• Excerpt
CANADA 150 – Symbolism, Form, Balance - Step Two

Step Two

  1. Decide how many objects you want to use in your arrangement.
  2. Roll out the Model Magic to a thickness of about .75 cm.
  3. Cut out 2 maple leaf shapes for each single skewer you intend to use.
  4. Place the skewer on the centre of the maple leaf making sure it reaches the top.
  5. Gently press the skewer into the Model Magic. 
CANADA 150 – Symbolism, Form, Balance - Step Three

Step Three

  1. Place the second maple leaf on top of the first one to make a sandwich of the 2 shapes with the skewer inside.
  2. Gently press the two leafs together with your fingers.
  3. Lightly roll over the two leafs with the rolling pin.
  4. Place the maple leaf skewer on a flat surface and allow it to dry for 2 days.
  5. Repeat this process for any other shapes you intend to use.
CANADA 150 – Symbolism, Form, Balance - Step Four

Step Four

  1. Create new colours of Model Magic by mixing primary colours together. For example, to make brown mix red, yellow and blue together. 
  2. If you are using white Model Magic, you can colour it by poking a small piece of it with Crayola Original markers and gently kneading the colour into it. 
  3. Create Model Magic symbols to represent your chosen Canadian memories.
  4. Stick the symbols to the maple leaf.  
  5. You may want to add glitter glue to the finished design. 
CANADA 150 – Symbolism, Form, Balance - Step Five

Step Five

  1. You may want to paint the clay pot with tempera paint.
  2. Use scissors to cut the floral foam so it will to fit into the clay pot.
  3. Place the floral foam into the pot.
CANADA 150 – Symbolism, Form, Balance - Step Six

Step Six

  1. Use Crayola Washable glue to fasten plant pot filler on top of the floral foam.
  2. Stick the skewers into the floral foam in the center of the pot.
  3. Be sure to push the skewers right down to the bottom of the pot.
  4. Place the skewers so they are balanced and lead your eye in and around the arrangement.

Learning Goals

Students will be able to:

  • use Model Magic to create a 3-dimensional artwork to celebrate Canada 150;
  • use placement of objects to create balance;
  • demonstrate their understanding of cultural symbolism;
  • demonstrate technical accomplishment and creativity; 
  • support their ideas with evidence found in the artworks. 


Have students:

  • discuss ways they have celebrated Canada Day and what Canada means to them;
  • create other artworks that reflect on personal experiences using lesson plans available on this website such as All About Me or Canadian Dreams;
  • share their work with others.

• Material supplied
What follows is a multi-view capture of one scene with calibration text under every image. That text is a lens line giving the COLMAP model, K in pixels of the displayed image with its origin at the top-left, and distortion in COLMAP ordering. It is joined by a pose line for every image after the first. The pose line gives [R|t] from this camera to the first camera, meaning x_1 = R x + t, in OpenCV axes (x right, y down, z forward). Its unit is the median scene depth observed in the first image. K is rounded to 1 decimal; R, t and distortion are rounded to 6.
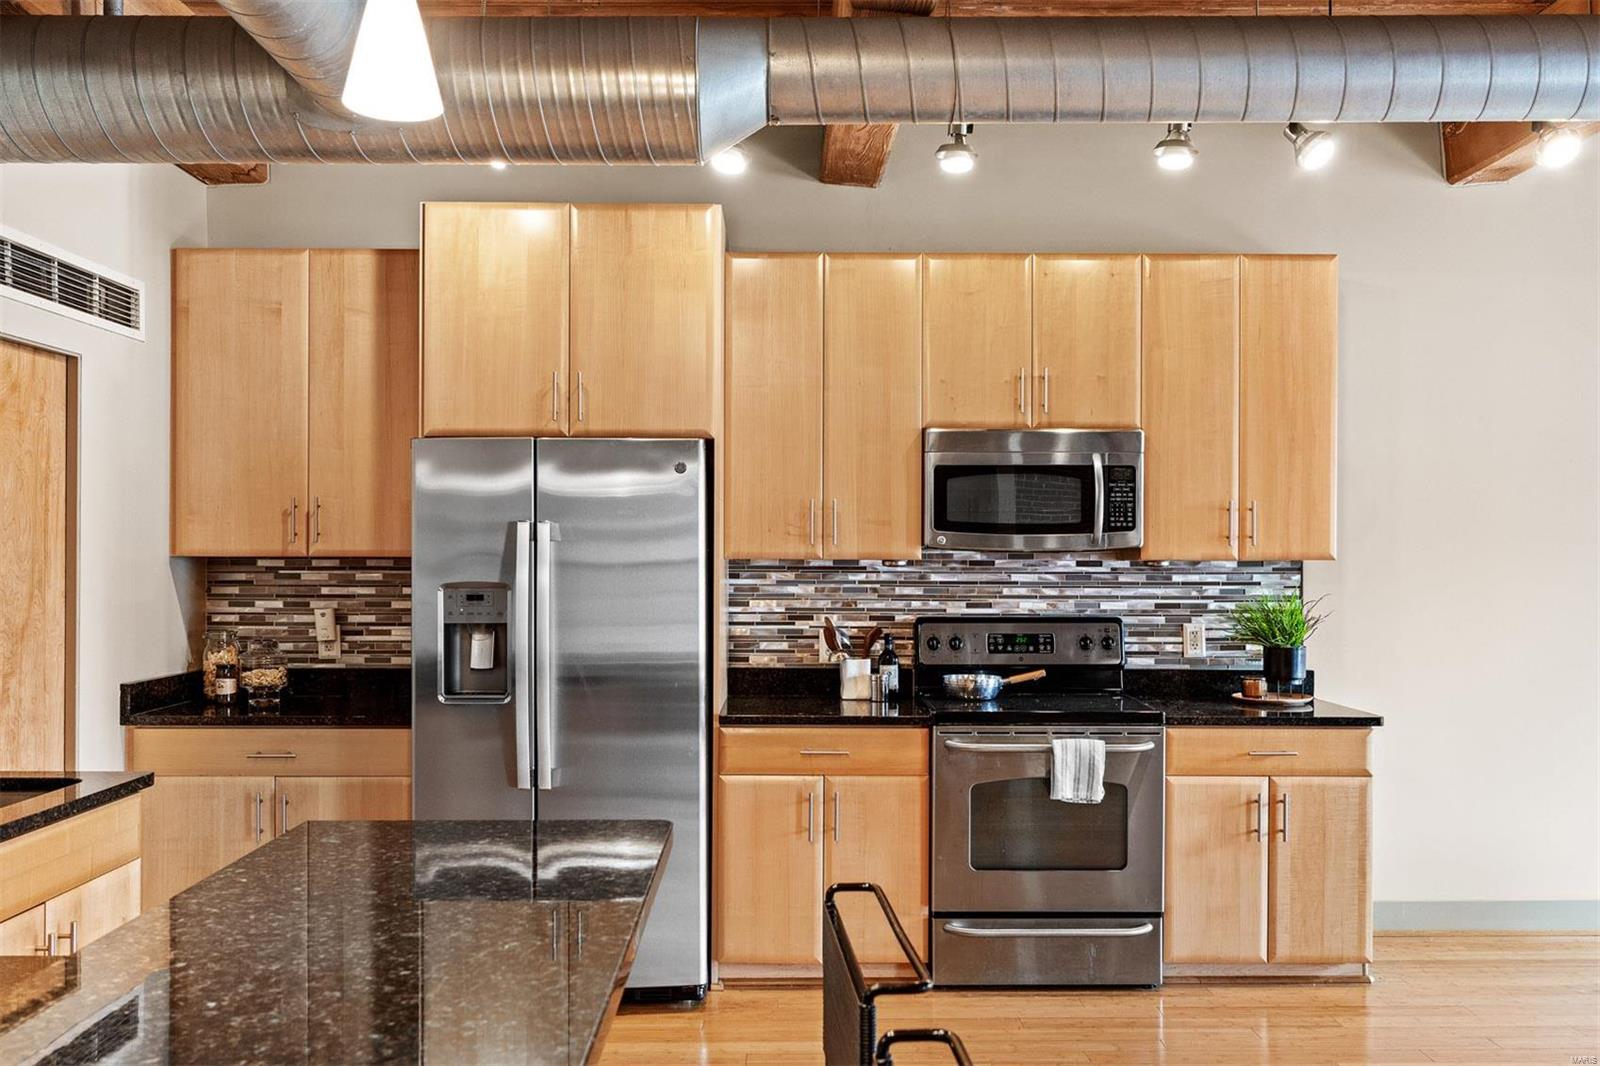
lens RADIAL K [[1425.2, 0, 750.7], [0, 1425.2, 559.0], [0, 0, 1]] dist [-0.013971, 0.028077]
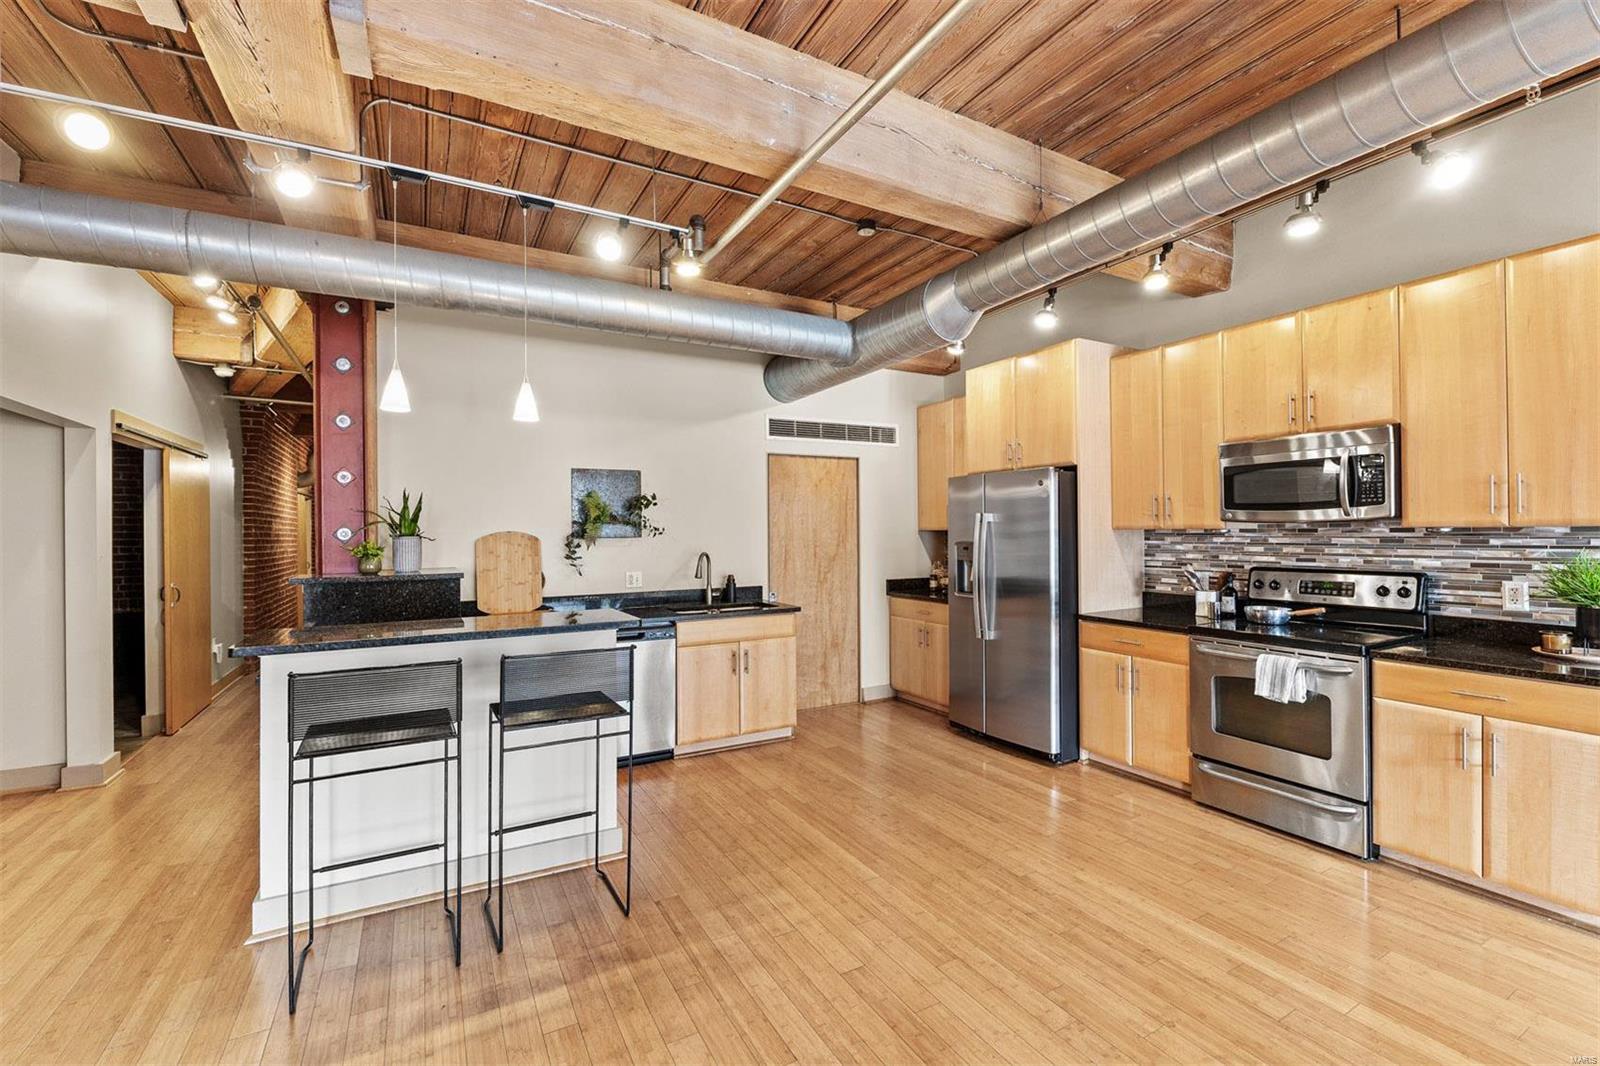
lens RADIAL K [[683.0, 0, 800.5], [0, 683.0, 533.5], [0, 0, 1]] dist [-0.004992, -0.001859]
pose [[0.478692, -0.004058, -0.877974, 0.528698], [0.008080, 0.999967, -0.000216, 0.002103], [0.877946, -0.006991, 0.478709, 0.238585]]
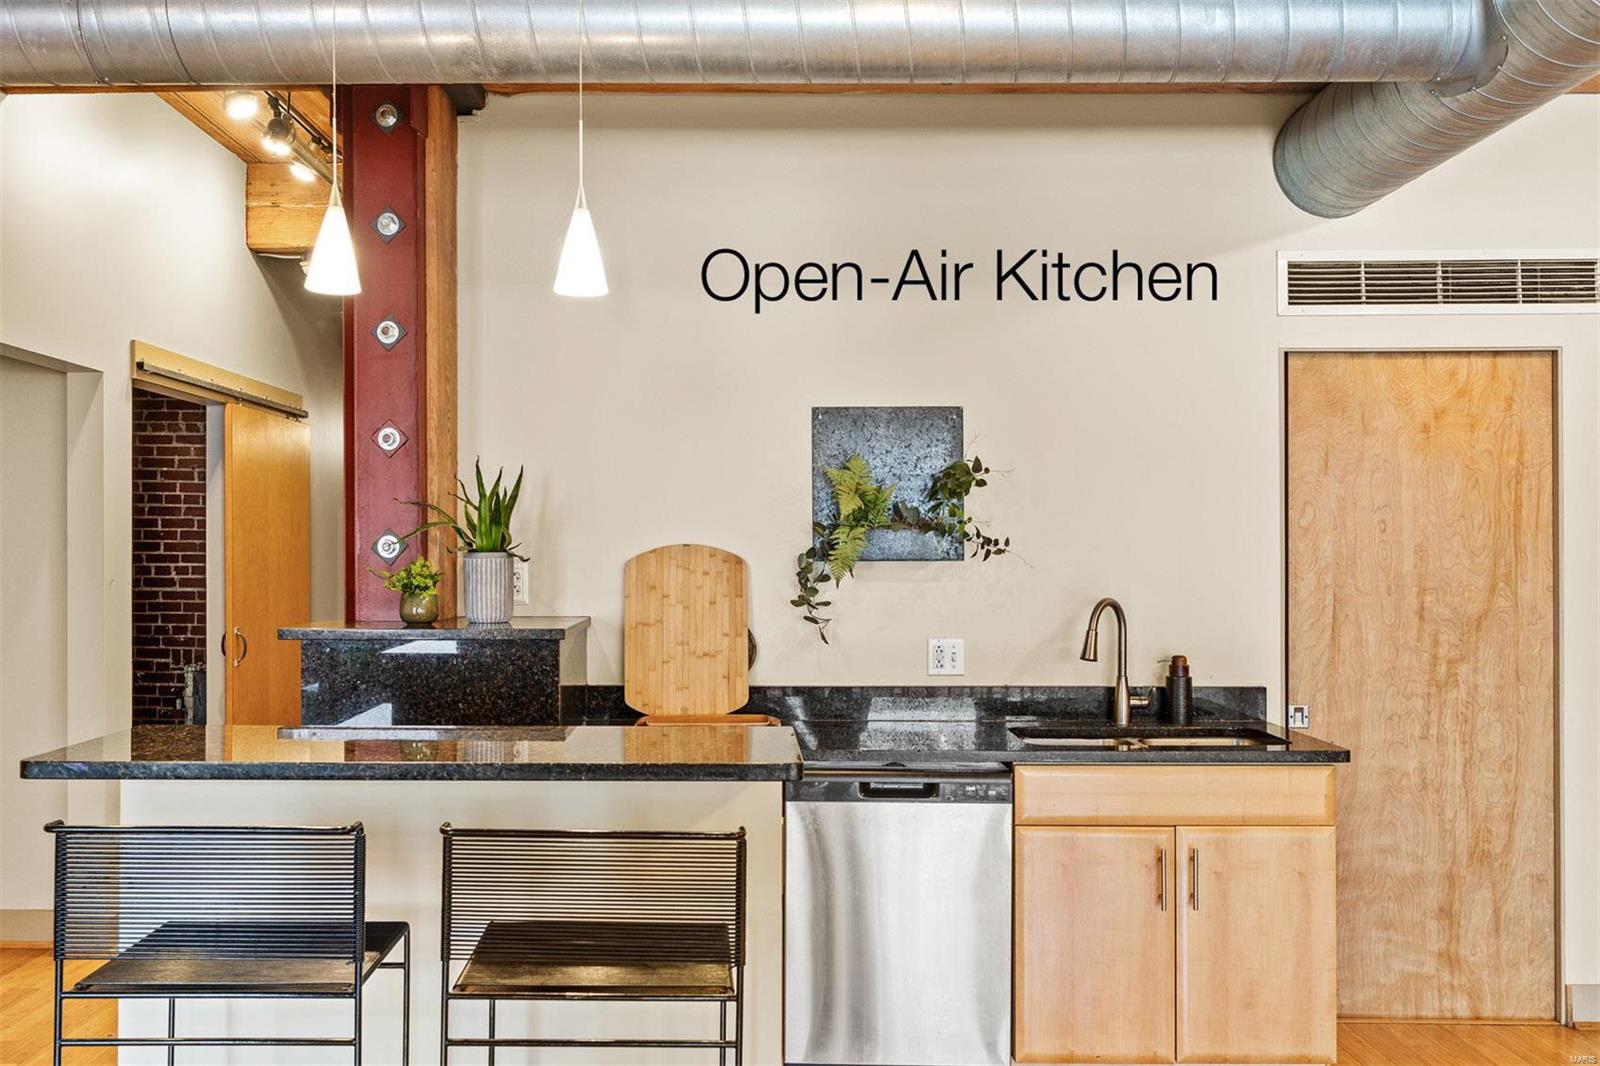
lens RADIAL K [[1425.2, 0, 722.3], [0, 1425.2, 542.3], [0, 0, 1]] dist [-0.013971, 0.028077]
pose [[-0.009263, -0.008149, -0.999924, 0.449489], [-0.003785, 0.999960, -0.008114, 0.002107], [0.999950, 0.003710, -0.009294, 0.363160]]
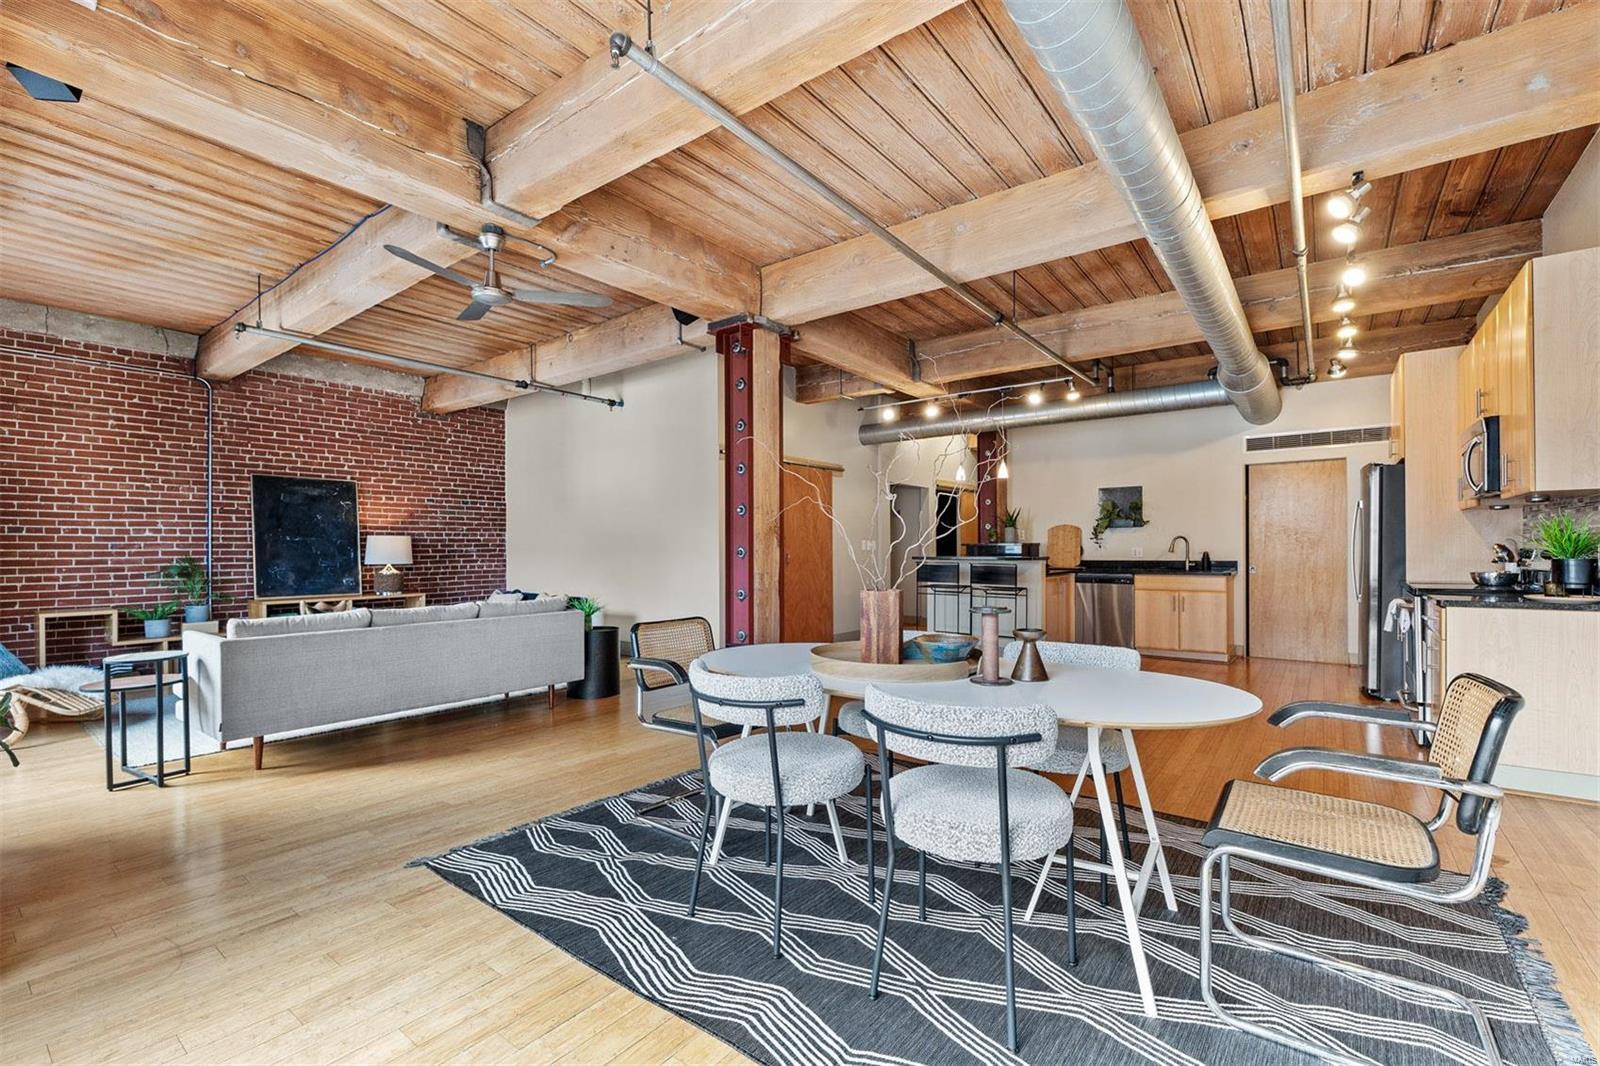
lens RADIAL K [[683.0, 0, 788.3], [0, 683.0, 545.9], [0, 0, 1]] dist [-0.004992, -0.001859]
pose [[-0.618109, 0.001458, -0.786091, 1.290456], [0.004280, 0.999990, -0.001511, 0.046441], [0.786080, -0.004298, -0.618109, 0.821091]]
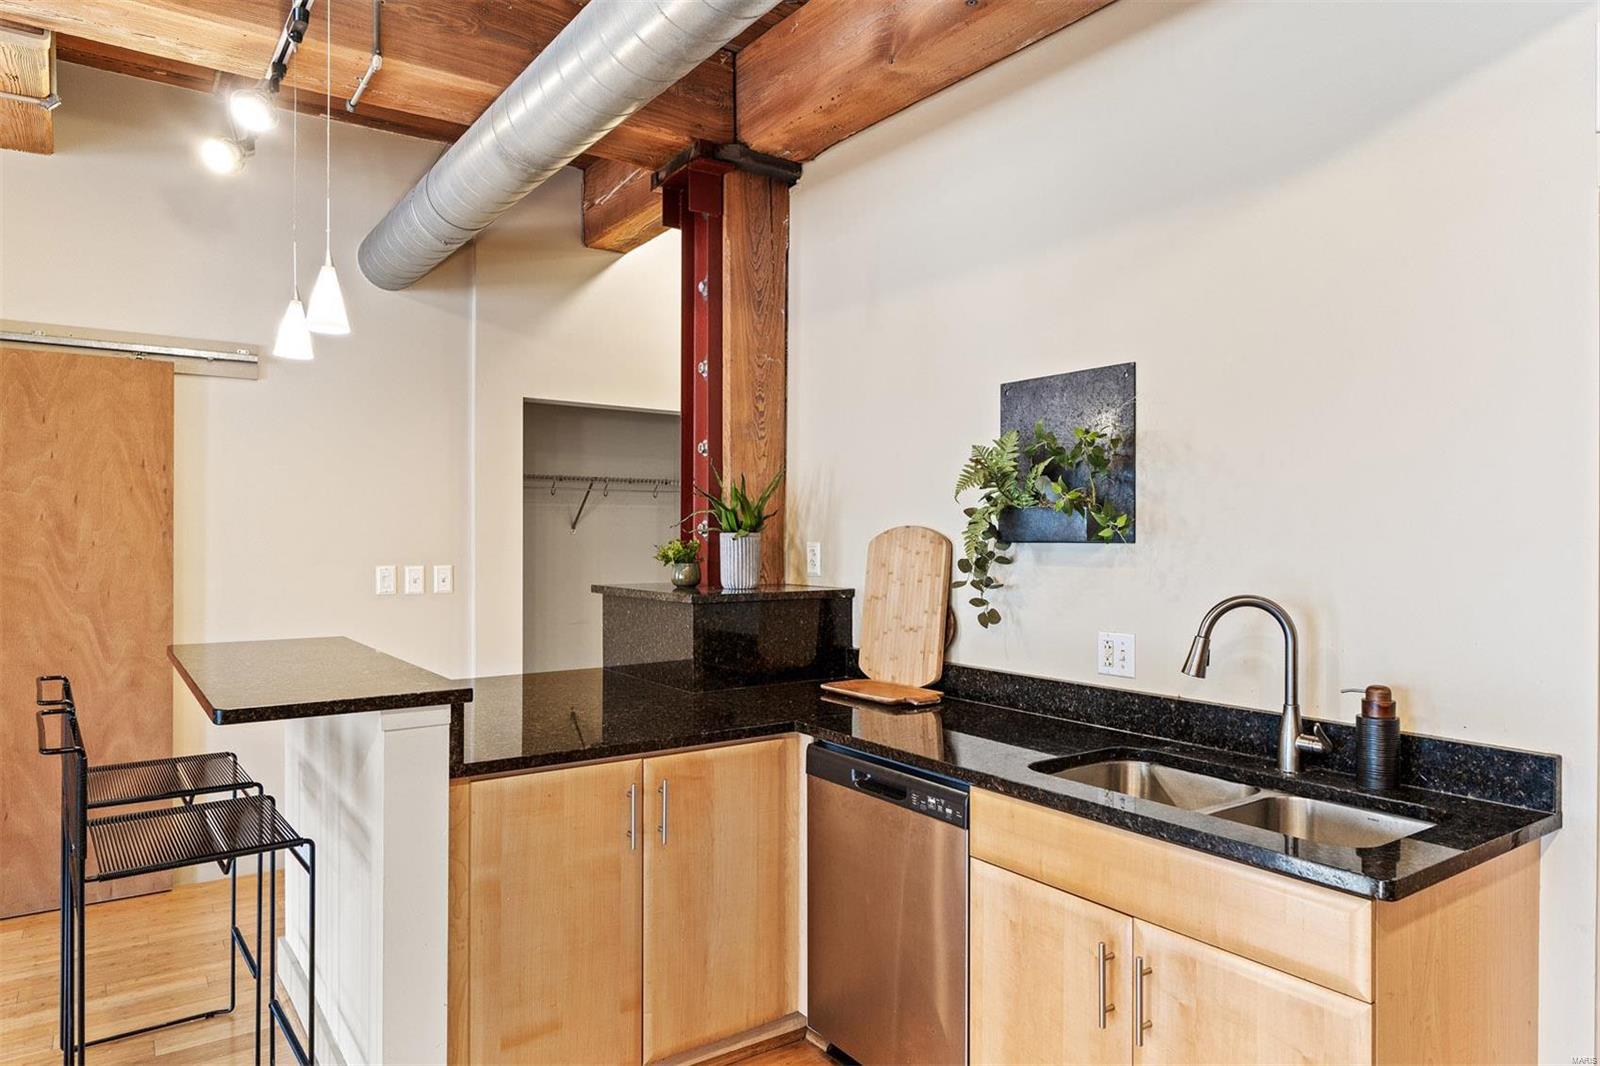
lens RADIAL K [[990.4, 0, 801.2], [0, 990.4, 537.0], [0, 0, 1]] dist [-0.009465, -0.000438]
pose [[-0.823414, -0.002851, -0.567433, 0.020305], [-0.006373, 0.999971, 0.004223, 0.001404], [0.567405, 0.007094, -0.823408, 0.816802]]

• Tasks for this exercise
1) Please repeat a part of the Canada 150 lesson word for word: begin at the words "CANADA 150 – Symbolism, Form, Balance - Step Three" and stop after the words "shapes you intend to use.".
2) In the Canada 150 lesson, how thick should the Model Magic be rolled out?

• List of answers
1)
CANADA 150 – Symbolism, Form, Balance - Step Three

Step Three

  1. Place the second maple leaf on top of the first one to make a sandwich of the 2 shapes with the skewer inside.
  2. Gently press the two leafs together with your fingers.
  3. Lightly roll over the two leafs with the rolling pin.
  4. Place the maple leaf skewer on a flat surface and allow it to dry for 2 days.
  5. Repeat this process for any other shapes you intend to use.

2) About .75 cm.